### ARTICLE
Spring of 2018, I had a mental breakdown. For years I've struggled with pinpointing exactly what caused it. I was a workaholic in a loveless relationship in a roach infested apartment uptown. If I wasn't working I was helping my family, brainstorming creative ideas for other people or getting as drunk and/or stoned as humanly possible.

 

 Maybe it started when the yellow cab I took home crashed into the divider off the exit for 125th street on the Westside Highway, when I walked home after rattling around the backseat because I had no visible injury. Maybe it was seeing my one cool uncle in a casket, though I don't remember feeling much while I was sorting through the zipping personalities, fielding tears and gossip, sharing flasks and cigarettes. Maybe it was in all of the in-betweens, the takeout boxes and dutch guts on my table like candles and potpurri, the ash in my keyboard. Perhaps watching my mom struggle to walk and breathe, watching the world get simultaneously more hostile and cartoonish. All of this to say that I'll probably never have a proper autopsy of the big breaking point, but a bunch of these things swirled in the toilet bowl that is my brain until it all flooded over.

I do remember the day it really ~started happening~. I was going to dinner with my ex and my cousin, our art collective had just finished and submitted a music video that went on to do really well (maybe a story for another day, let's stay on track now Amber) and we were celebrating at Pio Pio in midtown. Before I could order some ceviche and a Modelo, a rush hit me like a truck. 

 

There was something behind my eyes that couldn't let me take in any of my surroundings, it was tunnel vision, I was in a fish bowl. I could smell a million things at once, all of them making me feel sick and yet I knew I couldn't breathe. My face and hands were made of fizz, my mouth went completely dry even after I chugged a glass of water. I ended up spending that evening outside, chain smoking cigarettes and crying on the phone to whoever would listen that something was wrong with my brain. I was sure that I was going to die, and worse, I'd seen flashes of everyone I knew dead too. Some people I was sure were going to happen sooner rather than later and I couldn't parse if dying or survivor's guilt was harder to swallow.

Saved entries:
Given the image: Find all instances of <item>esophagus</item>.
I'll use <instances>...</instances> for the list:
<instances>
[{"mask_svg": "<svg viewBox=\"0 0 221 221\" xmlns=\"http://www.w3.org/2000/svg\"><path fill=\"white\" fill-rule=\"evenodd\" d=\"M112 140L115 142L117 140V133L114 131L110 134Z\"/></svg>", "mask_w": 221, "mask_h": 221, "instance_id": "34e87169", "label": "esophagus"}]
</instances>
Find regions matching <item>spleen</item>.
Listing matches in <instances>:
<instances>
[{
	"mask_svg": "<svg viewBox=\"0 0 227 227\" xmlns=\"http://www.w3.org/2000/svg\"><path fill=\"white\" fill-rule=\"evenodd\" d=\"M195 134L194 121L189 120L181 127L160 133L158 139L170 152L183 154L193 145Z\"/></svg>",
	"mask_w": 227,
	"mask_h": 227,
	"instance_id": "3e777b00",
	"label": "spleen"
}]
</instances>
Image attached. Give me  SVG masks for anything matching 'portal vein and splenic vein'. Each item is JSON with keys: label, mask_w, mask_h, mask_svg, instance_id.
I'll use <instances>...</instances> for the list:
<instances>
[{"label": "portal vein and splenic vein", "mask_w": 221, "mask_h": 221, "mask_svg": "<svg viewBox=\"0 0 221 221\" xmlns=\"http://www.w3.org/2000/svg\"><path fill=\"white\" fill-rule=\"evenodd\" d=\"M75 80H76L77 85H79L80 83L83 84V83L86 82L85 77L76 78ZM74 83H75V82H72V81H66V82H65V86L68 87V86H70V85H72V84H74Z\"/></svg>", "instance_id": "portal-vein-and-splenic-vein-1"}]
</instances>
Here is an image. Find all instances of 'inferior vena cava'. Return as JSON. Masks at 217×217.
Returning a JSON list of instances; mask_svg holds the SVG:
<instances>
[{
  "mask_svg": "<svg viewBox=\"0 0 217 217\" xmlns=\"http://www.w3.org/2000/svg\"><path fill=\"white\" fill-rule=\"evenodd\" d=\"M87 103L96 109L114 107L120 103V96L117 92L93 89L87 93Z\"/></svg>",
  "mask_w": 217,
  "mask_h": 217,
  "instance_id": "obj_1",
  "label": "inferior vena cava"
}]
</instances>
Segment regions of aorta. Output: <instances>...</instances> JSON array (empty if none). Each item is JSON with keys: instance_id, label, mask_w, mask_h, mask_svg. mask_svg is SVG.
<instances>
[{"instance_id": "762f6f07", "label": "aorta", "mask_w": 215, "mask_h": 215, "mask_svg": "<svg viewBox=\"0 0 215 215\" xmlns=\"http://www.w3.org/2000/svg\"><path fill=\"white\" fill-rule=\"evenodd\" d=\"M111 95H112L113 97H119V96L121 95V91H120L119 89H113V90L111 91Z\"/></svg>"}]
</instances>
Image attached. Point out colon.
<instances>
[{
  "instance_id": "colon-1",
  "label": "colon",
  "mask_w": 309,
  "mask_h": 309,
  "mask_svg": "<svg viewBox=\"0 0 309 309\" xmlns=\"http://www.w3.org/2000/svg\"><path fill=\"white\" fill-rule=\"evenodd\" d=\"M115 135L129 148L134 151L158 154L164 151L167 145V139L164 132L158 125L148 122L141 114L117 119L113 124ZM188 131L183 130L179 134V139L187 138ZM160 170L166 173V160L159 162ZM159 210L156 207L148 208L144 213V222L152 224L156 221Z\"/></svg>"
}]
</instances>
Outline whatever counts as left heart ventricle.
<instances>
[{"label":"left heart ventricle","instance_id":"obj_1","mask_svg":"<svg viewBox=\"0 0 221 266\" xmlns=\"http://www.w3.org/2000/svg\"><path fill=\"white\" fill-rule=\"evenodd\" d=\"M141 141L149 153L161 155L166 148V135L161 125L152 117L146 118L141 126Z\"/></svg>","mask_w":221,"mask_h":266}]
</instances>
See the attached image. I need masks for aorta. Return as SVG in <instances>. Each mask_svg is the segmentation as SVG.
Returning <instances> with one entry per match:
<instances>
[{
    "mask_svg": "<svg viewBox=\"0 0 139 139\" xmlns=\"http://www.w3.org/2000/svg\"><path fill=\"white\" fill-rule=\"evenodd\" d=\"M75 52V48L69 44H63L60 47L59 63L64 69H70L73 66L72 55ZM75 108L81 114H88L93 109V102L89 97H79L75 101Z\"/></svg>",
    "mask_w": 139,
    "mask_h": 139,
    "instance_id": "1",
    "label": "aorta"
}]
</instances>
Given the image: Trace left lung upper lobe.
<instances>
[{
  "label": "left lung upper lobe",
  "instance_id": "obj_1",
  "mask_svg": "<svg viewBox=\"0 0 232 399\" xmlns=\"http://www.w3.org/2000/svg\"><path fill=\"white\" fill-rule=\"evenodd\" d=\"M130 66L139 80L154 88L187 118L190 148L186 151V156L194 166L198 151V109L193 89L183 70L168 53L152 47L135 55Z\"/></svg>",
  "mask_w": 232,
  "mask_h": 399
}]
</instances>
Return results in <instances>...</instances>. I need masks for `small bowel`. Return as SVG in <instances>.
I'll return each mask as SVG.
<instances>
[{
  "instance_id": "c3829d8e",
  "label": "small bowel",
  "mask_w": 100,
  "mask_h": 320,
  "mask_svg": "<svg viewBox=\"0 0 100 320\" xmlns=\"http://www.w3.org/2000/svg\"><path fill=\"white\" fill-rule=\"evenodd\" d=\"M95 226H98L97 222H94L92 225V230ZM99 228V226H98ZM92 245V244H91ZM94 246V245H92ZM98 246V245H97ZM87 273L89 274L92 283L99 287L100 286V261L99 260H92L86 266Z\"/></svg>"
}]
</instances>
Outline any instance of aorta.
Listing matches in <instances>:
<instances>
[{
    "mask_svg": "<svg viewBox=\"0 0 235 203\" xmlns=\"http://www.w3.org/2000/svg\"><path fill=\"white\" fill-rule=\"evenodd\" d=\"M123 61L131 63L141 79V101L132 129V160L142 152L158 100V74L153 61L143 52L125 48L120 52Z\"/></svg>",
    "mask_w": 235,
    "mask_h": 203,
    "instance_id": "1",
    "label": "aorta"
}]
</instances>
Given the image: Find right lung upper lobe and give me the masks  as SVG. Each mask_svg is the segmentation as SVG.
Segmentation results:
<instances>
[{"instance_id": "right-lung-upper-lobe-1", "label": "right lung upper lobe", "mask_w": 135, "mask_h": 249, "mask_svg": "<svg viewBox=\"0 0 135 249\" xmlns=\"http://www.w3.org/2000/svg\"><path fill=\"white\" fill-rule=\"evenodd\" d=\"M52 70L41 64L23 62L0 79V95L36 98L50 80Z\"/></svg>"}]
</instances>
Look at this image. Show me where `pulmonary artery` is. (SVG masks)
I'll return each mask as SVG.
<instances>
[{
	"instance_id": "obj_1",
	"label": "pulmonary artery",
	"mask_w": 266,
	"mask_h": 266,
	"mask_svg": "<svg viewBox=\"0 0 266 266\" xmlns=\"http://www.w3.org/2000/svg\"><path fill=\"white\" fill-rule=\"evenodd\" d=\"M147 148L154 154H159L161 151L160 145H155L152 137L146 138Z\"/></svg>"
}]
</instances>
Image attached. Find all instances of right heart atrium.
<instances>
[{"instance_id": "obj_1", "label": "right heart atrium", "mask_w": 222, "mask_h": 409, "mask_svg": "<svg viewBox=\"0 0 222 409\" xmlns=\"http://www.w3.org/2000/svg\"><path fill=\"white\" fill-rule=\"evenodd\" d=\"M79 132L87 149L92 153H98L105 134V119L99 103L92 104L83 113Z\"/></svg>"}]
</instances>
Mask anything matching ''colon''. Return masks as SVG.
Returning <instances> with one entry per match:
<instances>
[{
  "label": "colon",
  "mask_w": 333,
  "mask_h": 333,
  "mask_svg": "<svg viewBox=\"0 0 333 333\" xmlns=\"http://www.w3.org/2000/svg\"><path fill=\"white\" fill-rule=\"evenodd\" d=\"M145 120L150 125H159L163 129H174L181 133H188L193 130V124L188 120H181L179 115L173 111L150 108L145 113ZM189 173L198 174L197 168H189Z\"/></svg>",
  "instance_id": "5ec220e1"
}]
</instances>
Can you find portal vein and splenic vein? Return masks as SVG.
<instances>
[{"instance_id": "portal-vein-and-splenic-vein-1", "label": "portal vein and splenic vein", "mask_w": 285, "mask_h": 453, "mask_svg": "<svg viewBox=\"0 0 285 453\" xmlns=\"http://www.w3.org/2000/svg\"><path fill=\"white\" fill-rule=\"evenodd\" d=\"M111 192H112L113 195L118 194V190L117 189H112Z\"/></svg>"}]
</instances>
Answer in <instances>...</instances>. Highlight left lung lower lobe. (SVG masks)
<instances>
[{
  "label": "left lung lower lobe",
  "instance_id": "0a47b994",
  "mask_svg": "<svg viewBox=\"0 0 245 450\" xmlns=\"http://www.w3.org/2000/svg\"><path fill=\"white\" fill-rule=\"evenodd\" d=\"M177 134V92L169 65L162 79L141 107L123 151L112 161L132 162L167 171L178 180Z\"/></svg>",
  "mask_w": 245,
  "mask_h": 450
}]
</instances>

### TO-DO LIST
a. In the essay about the breakdown, at which restaurant was the writer celebrating when the rush hit?
b. Report every line of the records that contains the string "item".

### ANSWERS FOR THE EXERCISE
a. Pio Pio in midtown.

b.
Given the image: Find all instances of <item>esophagus</item>.
Find regions matching <item>spleen</item>.
Image attached. Give me  SVG masks for anything matching 'portal vein and splenic vein'. Each item is JSON with keys: label, mask_w, mask_h, mask_svg, instance_id.
Segment regions of aorta. Output: <instances>...</instances> JSON array (empty if none). Each item is JSON with keys: instance_id, label, mask_w, mask_h, mask_svg. mask_svg is SVG.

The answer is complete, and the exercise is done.